Low Power Variable Optics are the best bet for shooters wanting a single scope to do it all. LPVOs function like an all-purpose scope as they work well for engaging both short- and long-range targets. On a low power setting, they work much like an illuminated red dot. While on high, sometimes cranked up to as much as 10x, they assist shooters to engage targets up to a few hundred yards away.
Like many others, I personally prefer an LPVO on my AR rifles and carbines. Yet, knowing what to look for and why gets trickier with more and more options available. Without having to spend hundreds to thousands of dollars, I want to walk you through the process of finding the right LPVO for you.
How much magnification do you need?
Range is at the heart of the matter. It’s easy enough to say get the most that you can, but you should first consider the tradeoffs. Optics capable of higher magnification generally weigh more than ones with less. Increased magnification may come in handy, but not if the weight is burdensome.
The discussion about the ratio of range and weight spills into purpose: hunting, personal protection, competition, or recreation. The question about finding the right LPVO for that purpose, though, will always come down to personal preference. Whatever you find most comfortable for the period of time in which you need to carry and use it is best.
Next, consider the capabilities of your weapon system. This subject is less flexible than the former. If you’re like me shooting mostly modern sporting rifles chambered in .223 Remington, the platform is effective up to about 650 yards. Yet, I primarily engage targets at much shorter distances. Therefore, the ideal LPVO would be capable of, at the very least, effectively reaching those shorter ranges.
Lastly, consider the limitations of the shooter as well. If you have poor or diminishing eye sight, higher magnification will make target acquisition easier. So, then, the question becomes about realworld use. If I can comfortable reach targets near and far with a 4x than 4x is the one for me.
The more accustomed you get with LVPOs, the more comfortable you will likely get with advanced features. Still, when looking through the scope, the reticle should appear clean and clear. If it’s extremely busy than it can be cumbersome to use.

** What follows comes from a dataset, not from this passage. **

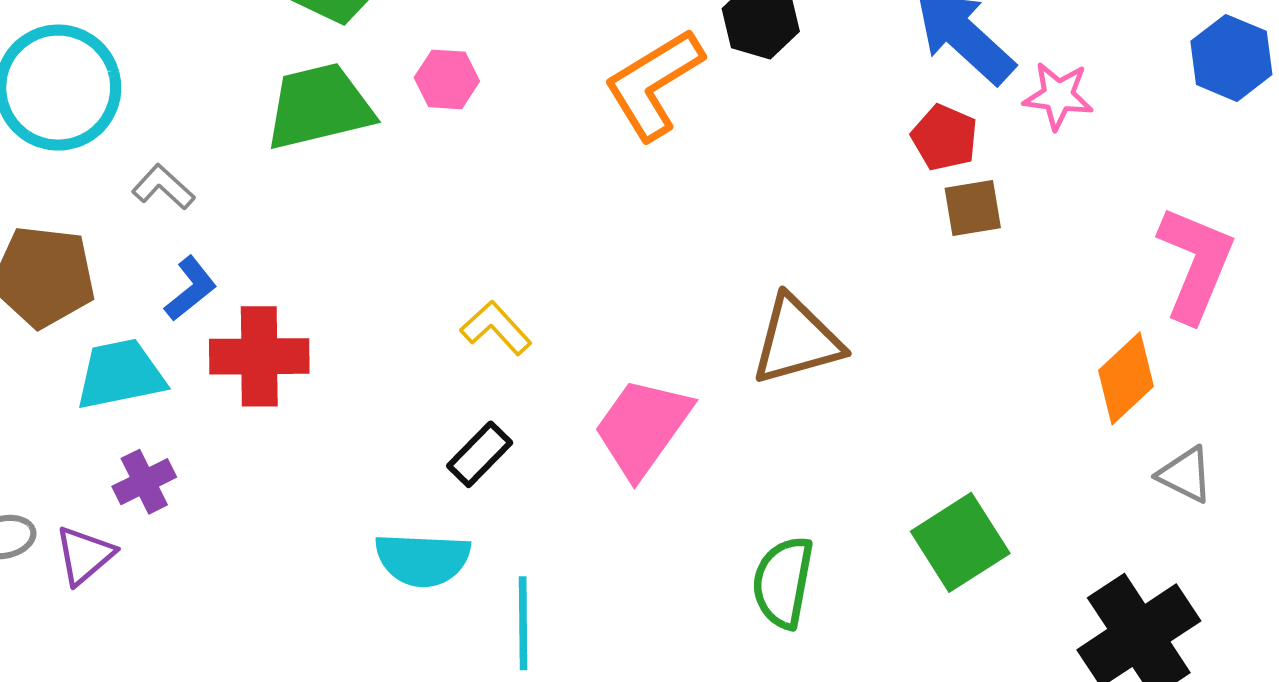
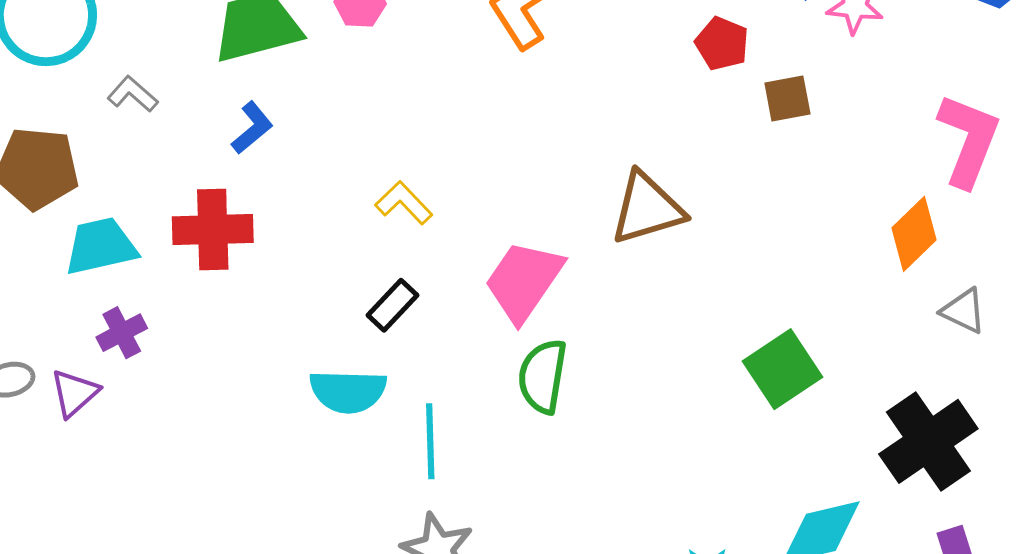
red pentagon: (944, 138) -> (722, 44), moved
blue L-shape: (191, 289) -> (252, 128), moved
green semicircle: (783, 582) -> (543, 376), moved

New users may prefer something as simple as old fashioned crosshairs while experienced competitive shooters may want a more complex reticle capable of longer shots and range estimation. The point is start simple and work your way up, if necessary.
Illumination comes standard with most LPVOs. If you’re like me, I prefer the reticle to illuminate only at the zeroing point instead of lighting it up as a whole.
LVPO to Fit Everyone
Selections for LPVOs were not always so plentiful. Now you can choose from a wide variety and find a price point that does not break the bank. Getting into specifics, casual shooters may want to consider LPVOs by Primary Arms or the Vortex Diamondback line. More experienced shooters without LPVO experience may want something a little more feature-rich. They should consider brands like US Optics, Nightforce, and Leupold. Brand aside, understand that, like with most things, you get what you pay for. When the price goes up, so does the glass quality and capability.